Batteries are consumables; they lose a little capacity every time they are discharged, then recharged. On average this works out to about a 1% loss for every 25 “full charge cycles”. As one example, if you charge the phone overnight, every night (and that is what you should do; it is a best practice), it starts the day at 100%. If it drops to 20% by the end of the day before you charge it again overnight that counts as 0.8 full charge cycles (20% to 100%), or about 24 full charge cycles per month of use. For this example your battery capacity will lose about 1% per month. Of course, if the end-of-day level is higher than 20% the capacity loss will be a little less, and if it is lower than 20%, or you charge it during the day, the capacity loss will be higher.


Once the capacity drops below 80%, or if there is a message in Battery Health that the battery is not meeting peak performance expectations, it’s time to change the battery→iPhone Battery Replacement - Official Apple Support


The absolute best way to get maximum use on a charge, as well as slow the decline of battery capacity long term is to enable Optimized Battery Charging (Settings/Battery/Battery Health) and charge the device overnight, every night. The battery will fast charge to 80%, then pause. During the nighttime pause the phone will use mains power instead of battery power, allowing the battery to “rest”, and thus reducing the need to charge the battery quite as often. The phone will resume charging to reach 100% when you are ready to use your phone; it will “learn” your usage pattern. If you enable iCloud Backup (Settings/[your name]/iCloud - iCloud Backup) the phone will back up overnight also, assuring that you can never lose more than the current day’s updates. Here's more information→About Optimized Battery Charging on your iPhone - Apple Support


A battery is a chemical device, and chemistry is generally pretty variable and uncertain, as well as being analog, not digital. Apple specs the battery capacity to remain above 80% for 500 full charge cycles, but that is a minimum requirement; there is no published maximum expected capacity. So sometimes batteries will perform much better than that minimum specification, and sometimes the change in maximum capacity won't be linear. 
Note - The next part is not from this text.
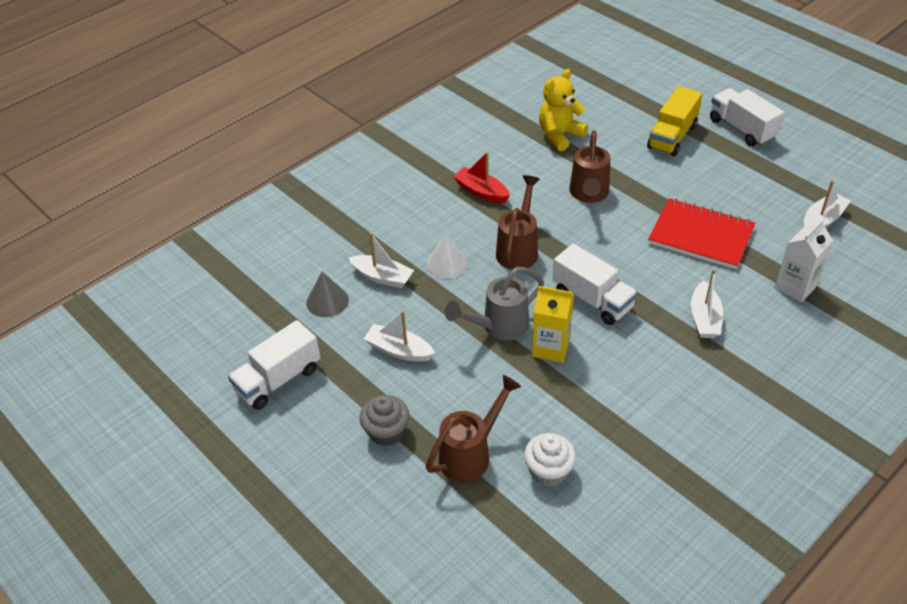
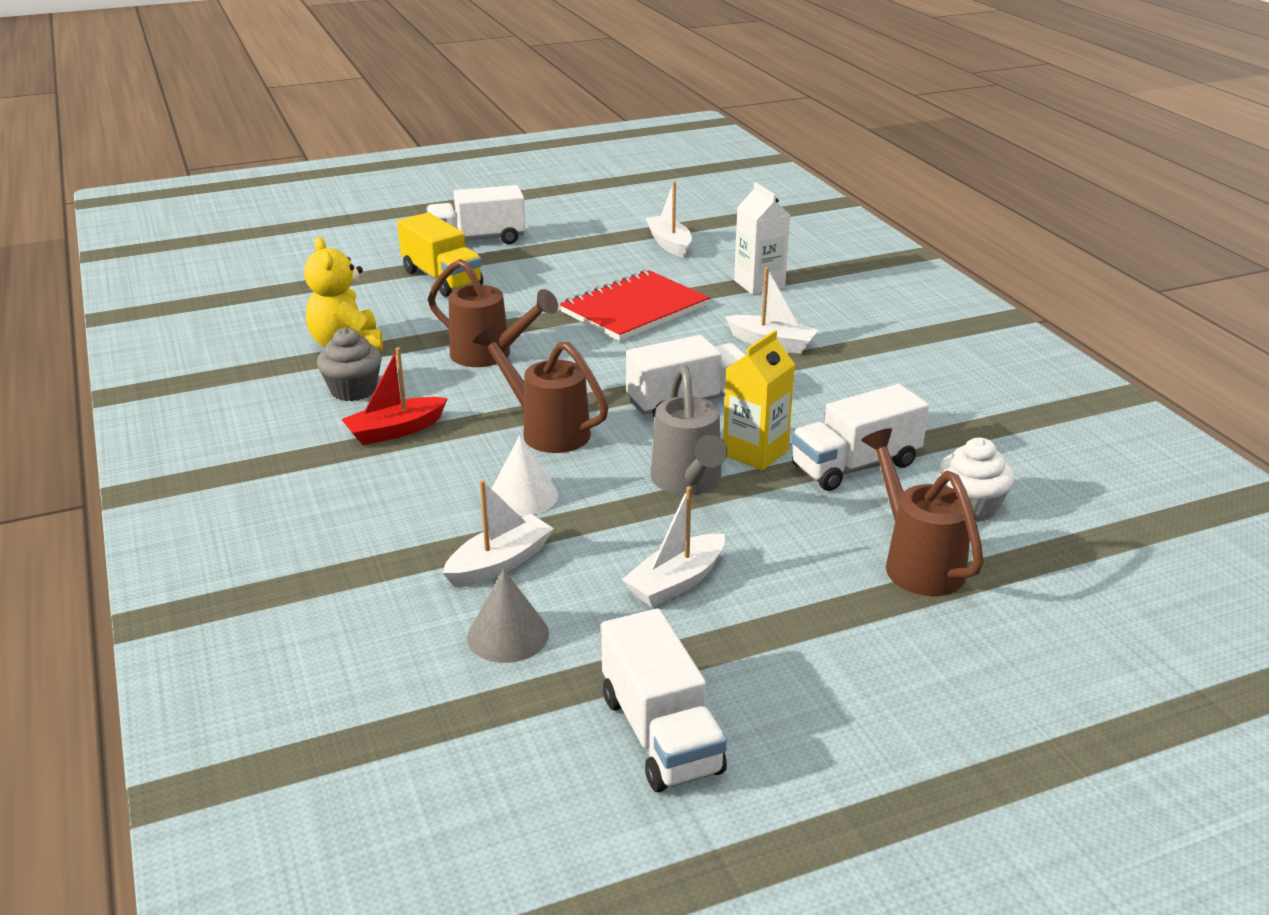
camera: 70 degrees left, 15 degrees down
(386, 432) = (841, 632): grey cupcake -> grey cupcake (353, 390)
(565, 401) = (855, 465): none -> white truck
All iPhones have a specification for the battery. As an example, for the iPhone 14 Pro that is 3200 milliampere-hours (MaH). So the battery monitor is calibrated for 100% at that value. But there are variations in manufacturing, so some batteries will have less capacity, and some will have more. Suppose your battery had, say, 3520 MaH capacity (10% over standard). That would still show as 100% (even though it was actually 110%), but as it aged the health would stay at 100% until it fell below 3200 MaH. This would appear to you as if your battery had fabulous life, until suddenly it didn’t.
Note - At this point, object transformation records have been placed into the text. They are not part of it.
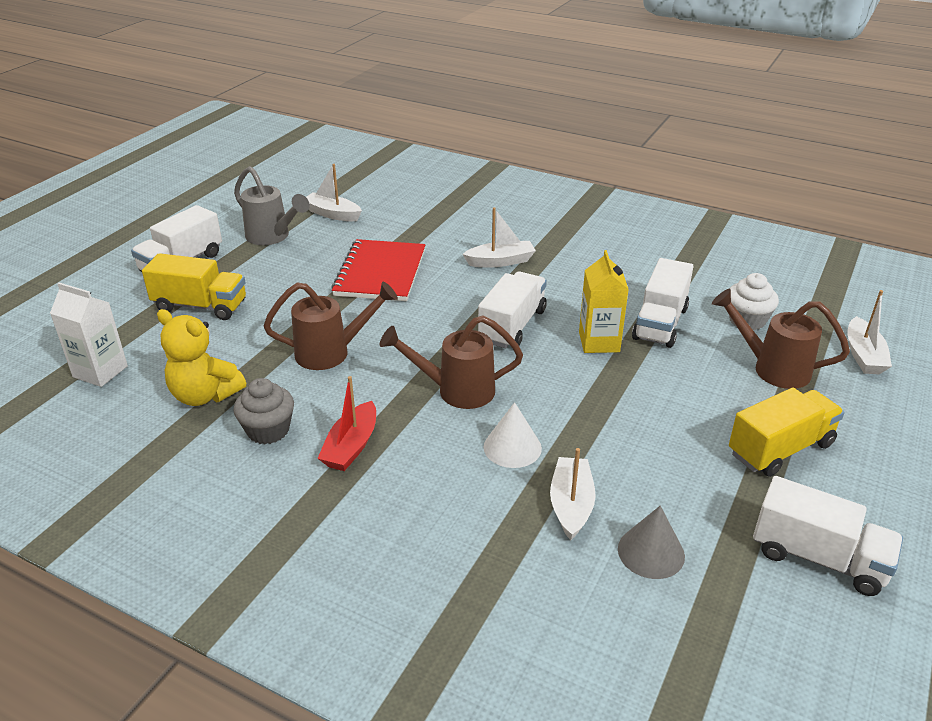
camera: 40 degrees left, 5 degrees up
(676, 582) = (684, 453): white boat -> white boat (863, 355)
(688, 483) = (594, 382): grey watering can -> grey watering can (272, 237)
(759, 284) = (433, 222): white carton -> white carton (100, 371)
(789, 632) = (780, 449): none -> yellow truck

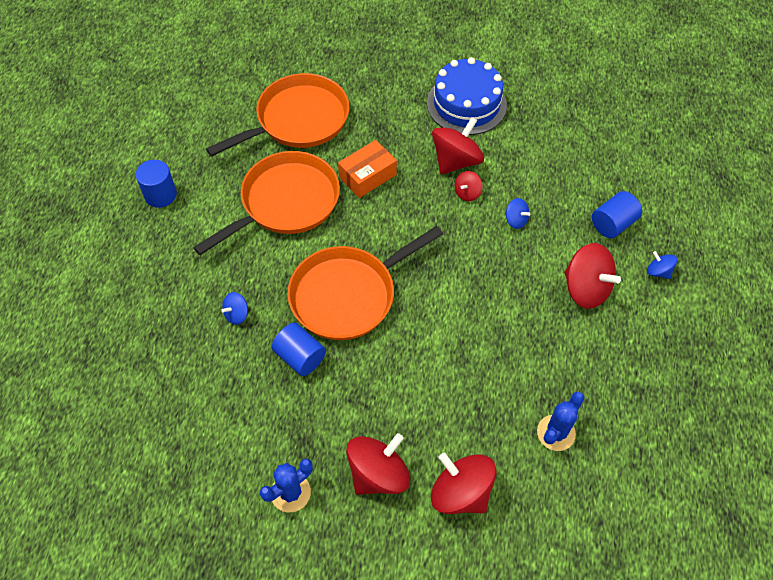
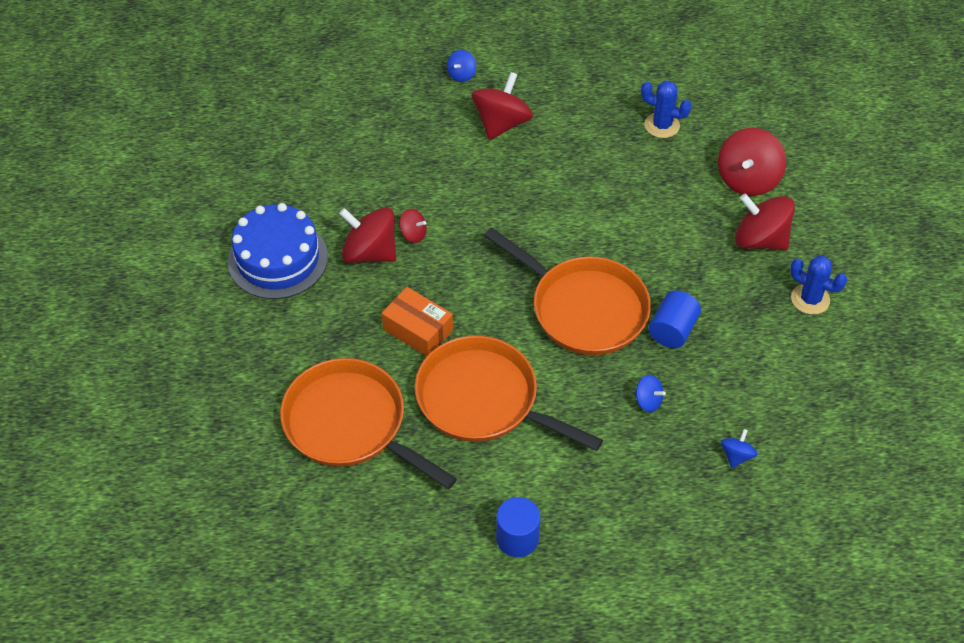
camera: 105 degrees left, 5 degrees down
(515, 220) = (436, 188): blue spinning top -> blue spinning top (736, 456)
(612, 224) = (414, 112): blue cylinder -> none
Apr 16, 2023 5:51 PM in response to Berto0808

As I posted, some phones will go down faster than others. Once reason is everyone’s usage pattern and network performance is different, so you can’t compare any 2 or more phones. Using the phone requires energy, and that energy comes mostly from the battery. And the Apple spec says a battery will stay above 80% for 500 cycles; that’s a minimum. Purely by luck some batteries will do better than that, and may get 600 cycles, or even 1,000 cycles. And you have some control over how your battery capacity decreases by how you charge it. Again, as I posted, you will have better performance of you enable Optimized Charging and charge overnight, every night.